Saturday, it also became a meditation on the poise and power of Iranian voices in this moment, from Noor Theatre’s work in supporting artists who identify as MENA/SWANA (as Sarfarazi explained, that’s the shorthand for Middle Eastern and North African and South West Asian and North African) to roles that feel fully formed and do not demand trauma of their characters.
Ameri, who plays Roya, remembered reading English for the first time and feeling amazed by the words in front of her. Prior to Toossi’s work, she often found herself auditioning for roles like “the ethnic friend, or hispanic, or anything other than white,” she said to knowing laughs from her fellow actors. “Or, ‘What are you?
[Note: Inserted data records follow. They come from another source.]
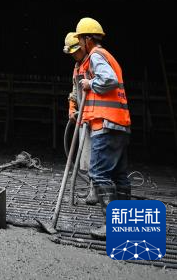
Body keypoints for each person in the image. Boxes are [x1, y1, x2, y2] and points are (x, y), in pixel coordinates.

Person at [76, 17, 132, 239]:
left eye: (80, 39)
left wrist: (90, 84)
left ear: (88, 39)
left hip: (106, 125)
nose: (80, 43)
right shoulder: (109, 56)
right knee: (119, 176)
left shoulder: (96, 56)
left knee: (98, 173)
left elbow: (107, 80)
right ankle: (125, 224)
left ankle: (111, 227)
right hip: (119, 124)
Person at [63, 31, 96, 204]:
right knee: (86, 157)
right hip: (83, 117)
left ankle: (96, 192)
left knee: (95, 157)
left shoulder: (92, 62)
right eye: (72, 53)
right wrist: (72, 106)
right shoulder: (77, 67)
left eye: (76, 51)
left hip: (95, 116)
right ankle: (93, 191)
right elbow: (75, 90)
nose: (74, 55)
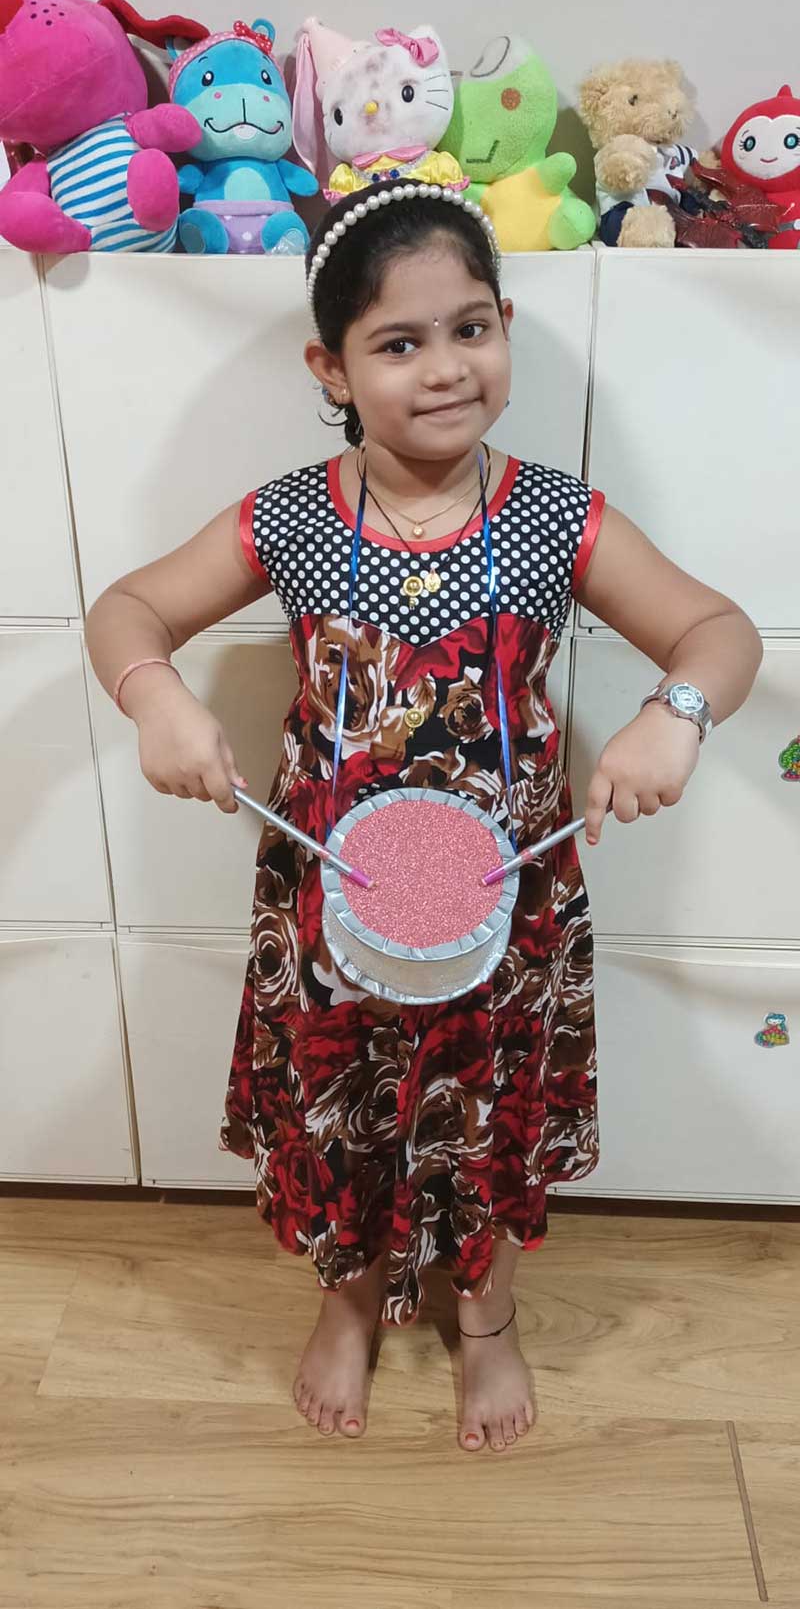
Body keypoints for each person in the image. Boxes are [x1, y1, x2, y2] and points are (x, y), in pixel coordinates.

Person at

I don’t really understand.’ Or a terrorist, terrorist’s wife, terrorist’s girlfriend.”
English presented “just these people that were just regular characters who had lives and families and hopes and dreams and wants and just regular human experience,” she said. “And I thought, ‘Wow, this play is brilliant’ … it’s just so nice to be around for that, and to see that change happen.”
Homaifar, whose Marjan has a soft, pensive side that bubbles up as the play deepens, agreed. Speaking after the show, she recalled the brightness with which her family reacted to English after seeing her play an Afghan national who was hiding from members of the Taliban the year prior. At first, she was nervous, because she wasn’t sure what they would think of the show. Then she heard their laughter coming from the audience. “Then I could exhale,” she said.
Before the end of the night, it also became clear how deeply Toossi’s words resonated with Iranians both in the audience and in the cast, who spent tech rehearsals running scenes and preparing for the show, and then anxiously checking their phones to see if family members were still safe.
Asefirad, who plays Goli, remembered growing up speaking both English and Farsi, such that she refers to both of them as “my first and also my second language.” English was a play in which she could see herself clearly in multiple characters, including Omid.
“There’s always, like … my tongue gets tied,” she said, after reaching for a Farsi phrase, and watching Ameri jump in with the translation. “When I’m [speaking] in Farsi, my tongue gets tied. And when I’m speaking in English, my tongue gets tied. I’ve always just kind of been in this weird push-pull.”
“It’s a real experience and I think that it exists no matter what level of fluency,” Sarfarazi said. “Because even if you’re fluent in two languages, you have different personalities, because you have different identification of the language and the culture.”